AUTHOR=Charalampidis Charalampos , Fischer Andrea , Kuhn Michael , Lambrecht Astrid , Mayer Christoph , Thomaidis Konstantinos , Weber Markus TITLE=Mass-Budget Anomalies and Geometry Signals of Three Austrian Glaciers JOURNAL=Frontiers in Earth Science VOLUME=6 YEAR=2018 URL=https://www.frontiersin.org/journals/earth-science/articles/10.3389/feart.2018.00218 DOI=10.3389/feart.2018.00218 ISSN=2296-6463 ABSTRACT=

Glacier mass-budget monitoring documents climate fluctuations, provides context for observed glacier-geometry changes, and can provide information on the glaciers’ states. We examine the mass-budget series and available geometries of three well-documented glaciers located in the same catchment area less than 10 km from one another in the Austrian Ötztal Alps. The altitudinal profiles of the 1981–2010 average specific mass budgets of each glacier serve as climatic reference. We apply these reference mass-budget profiles on all available glacier geometries, thereby retrieving for each glacier reference-climate mass budgets that reveal in a discrete way each glacier’s geometric adjustment over time and its impact on mass loss; interpolation of the reference-climate mass budgets over the 1981–2010 period provides the glaciers’ geometry signals. The geometric mass-budget anomalies derived with respect to these geometry signals indicate decreasing mass budgets over the 1981–2010 period by 0.020 m water equivalent (w.e.) a-2, or 31% additional mass loss compared to the centered anomalies derived with respect to the 1981–2010 averages of the conventional mass-budget series.

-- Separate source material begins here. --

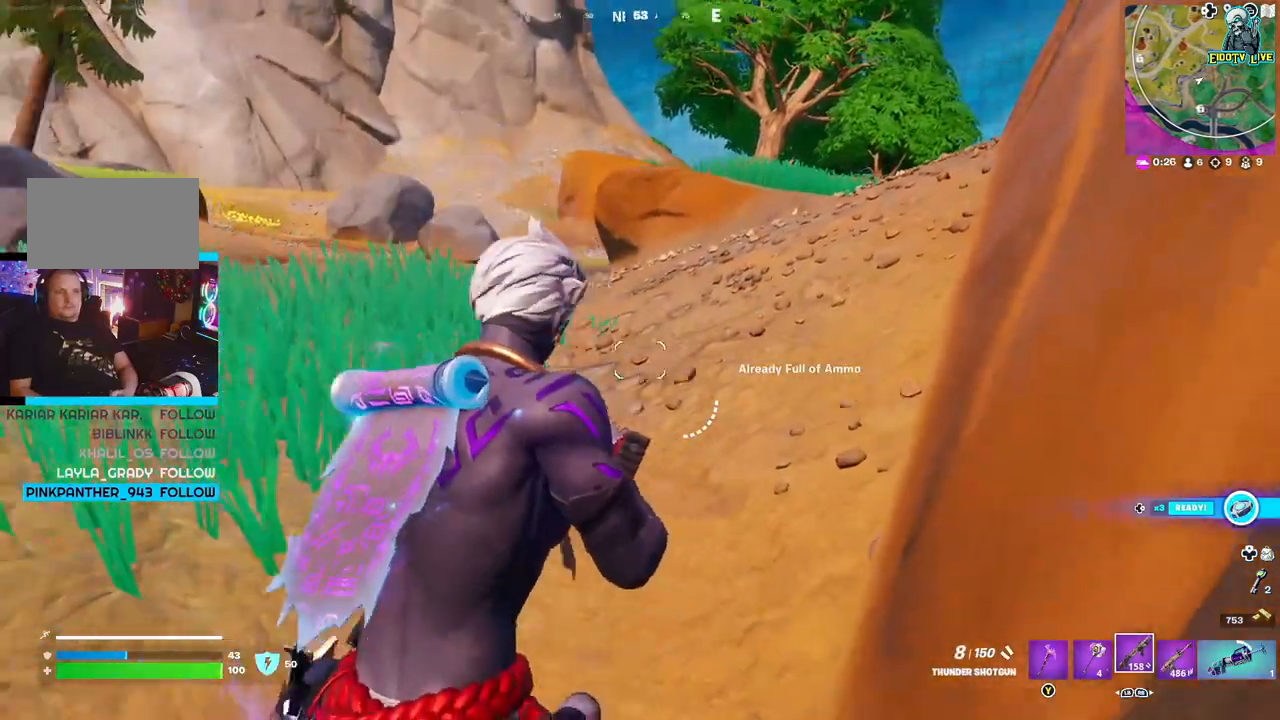
{"buttons": [], "left_stick": "center", "right_stick": "center", "events": [[250, "right_stick", "center"]]}
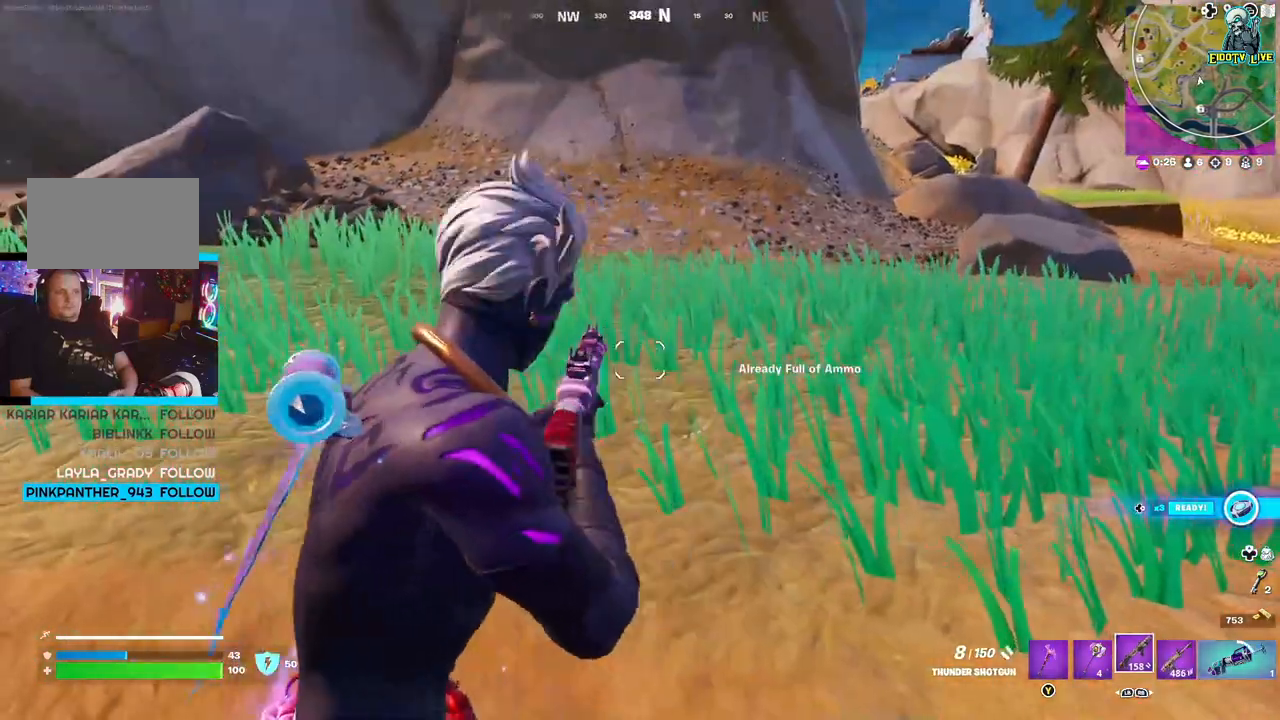
{"buttons": [], "left_stick": "center", "right_stick": "center", "events": [[217, "right_stick", "left"], [450, "right_stick", "center"]]}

Reference-climate mass budgets with respect to 1981–2010 of older geometries highlight Hintereisferner’s adapting geometry by almost continuous retreat since 1850. Further retreat is inevitable as Hintereisferner is the furthest from a steady state amongst the three glaciers. The relatively small Kesselwandferner has been also mostly retreating, while briefly advancing in response to short-term climatic trends. In a stable 1981–2010 climate, Kesselwandferner would relatively quickly reach a steady state. Vernagtferner’s geometry since 1979 favors mass loss by thinning, primarily due to extended surge-related mass losses since 1845; this inability to retreat has led to – and will further – Vernagtferner’s disintegration.